The UK is forcing its entrepreneurial talent to set up shop in the US rather than at home as a new report reveals that tech start-ups in the US receive 10 times as much government financial support as their counterparts in the UK.
According to Cambridge University's Centre for Business Research, the UK should urgently introduce a US scheme that has successfully converted billions of dollars of taxpayer-funded research into highly valuable products and helped build hundreds of successful companies.
The report, "Secrets of the World's Largest Seed Capital Fund", highlights how the US government uses its Small Business Innovation Research (SBIR) programme and procurement budgets to build successful science and technology industries.
"Through such mechanisms early stage US businesses get access to government funding for R&D which is at a level significantly larger per company than UK firms receive, probably by an order of magnitude," said the report's author, David Connell.
Unlike the complex web of UK government grant schemes and R&D tax credits, the SBIR programme provides 100 per cent funding right from the very start of a business's life, and is therefore much more effective at getting new businesses under way.
Founded in 1982, the SBIR programme provides over 4000 research and development contracts and awards, worth over $2 billion every year to small US companies, including start-ups and university spin-outs.
SBIR has also helped thousands of these businesses onto the first rung of the lucrative US government procurement ladder – an area in which small firms in the UK find themselves at a huge disadvantage.
Moreover, other US "set-aside" legislation steers a hefty 40 per cent of government procurement budgets, both directly and indirectly, towards US small companies.
"The SBIR programme probably plays a more important role in the US than venture capital in the funding of early stage science and technology companies. And the lack of a similar programme in the UK puts our hi-tech firms at a significant competitive disadvantage," Connell said.
"Despite government efforts, we still do not have effective policies in the UK to ensure that public sector procurement plays its full role in the innovation economy we need to build to remain competitive."
In an effort to bridge the gap between the UK government's rhetoric and reality, Connell is also leading a campaign to bring an SBIR-type initiative to the UK, working with Kitty Ussher MP on a Private Members' Bill that is scheduled to receive its second reading this autumn.
"The SBIR programme is one of the most successful and best regarded of such policies and it comes from the nation that is probably the most successful of all in building science and technology industries. We would do well to study and imitate it," he argued.

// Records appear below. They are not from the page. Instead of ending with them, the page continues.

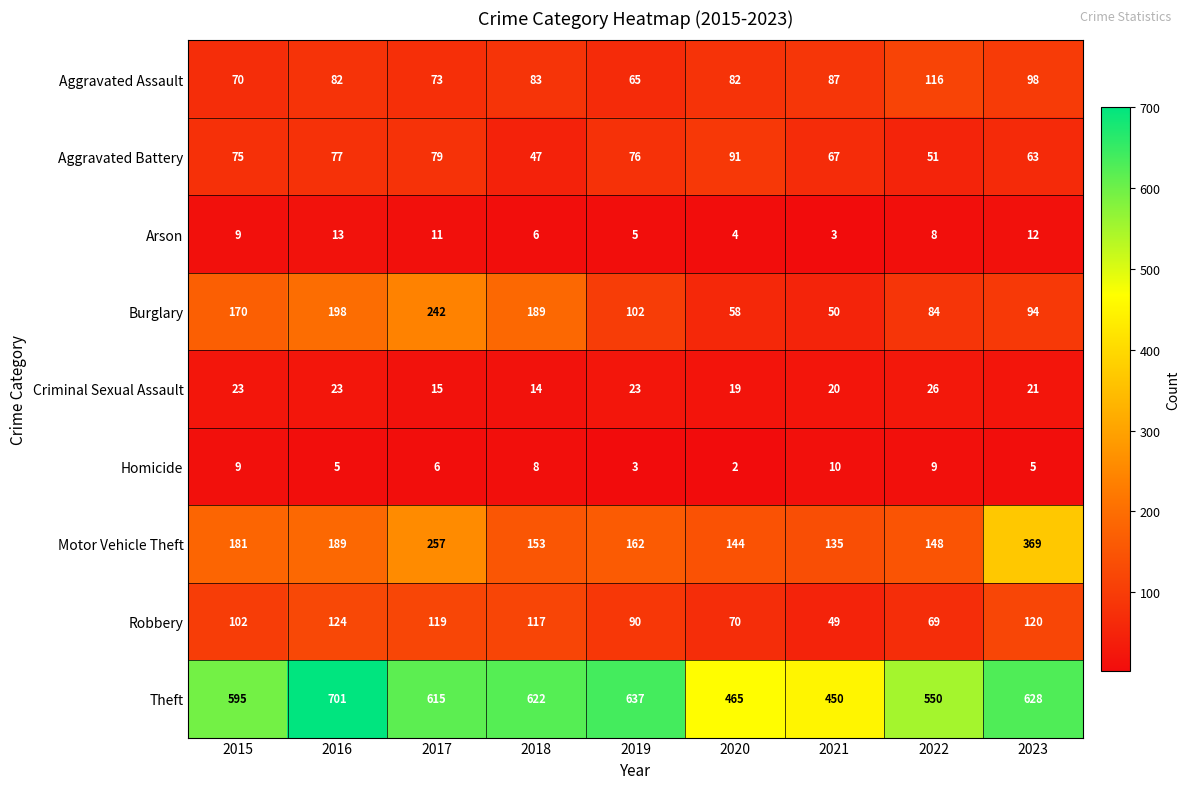

What is the minimum value shown in the chart?

2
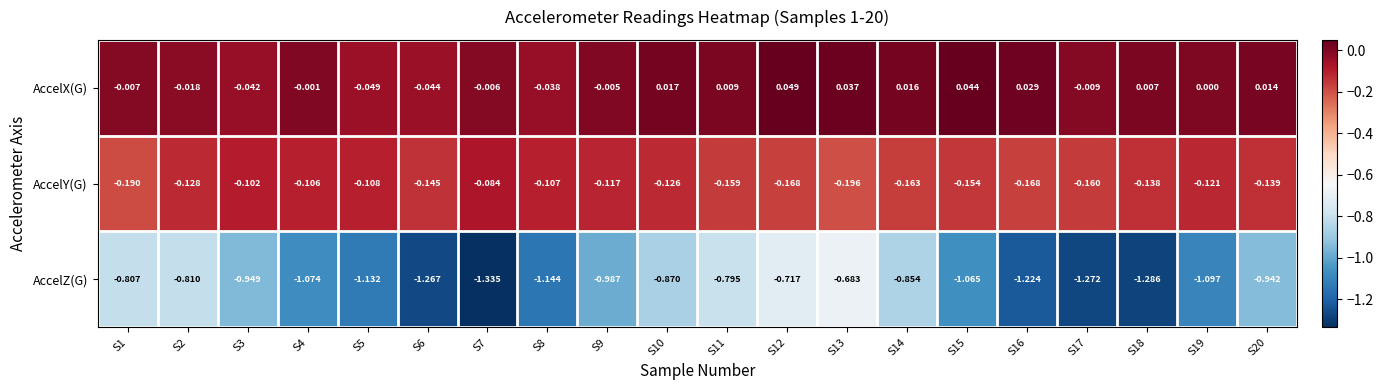

Is the value of AccelX(G) at S8 greater than the value of AccelZ(G) at S10?

Yes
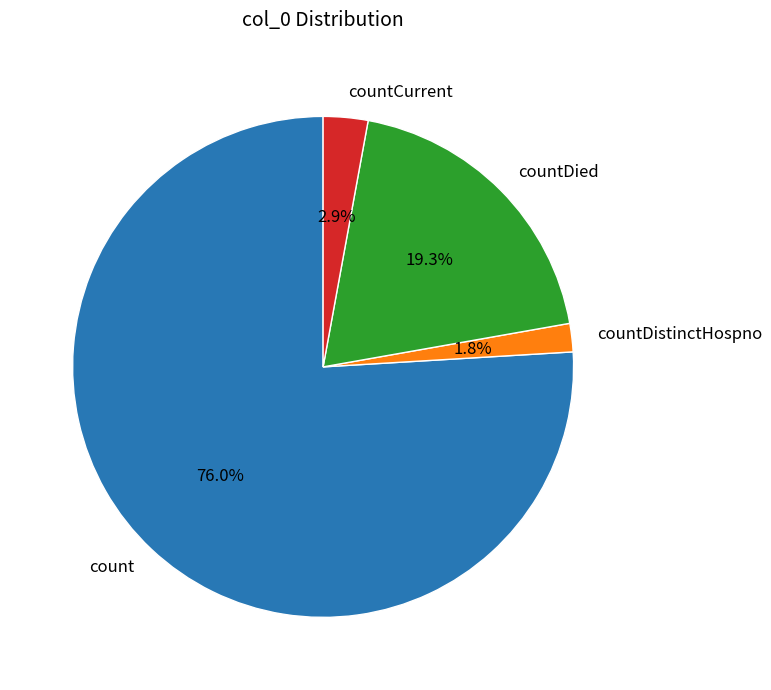

Which category has the biggest portion of the pie?

count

But for British entrepreneurs like Cambridge University's Dr Helen Lee, it is already too late. Dr Lee set up the Diagnostic Development Unit at Cambridge University's Department of Haematology with the aim of developing innovative, simple, rapid and inexpensive diagnostic tests, particularly for use in developing countries.
Yet she felt compelled to set up her biotech company, Diagnostics for the Real World, in the US, and has so far received $5.5 million of SBIR funding from the National Institutes of Health.
"We would all have preferred to establish the company in Cambridge, rather than California, because Cambridge is where the research and development has taken place," she said.
"But the funding gap for start-up biotech companies in the UK is such that we did not have a choice."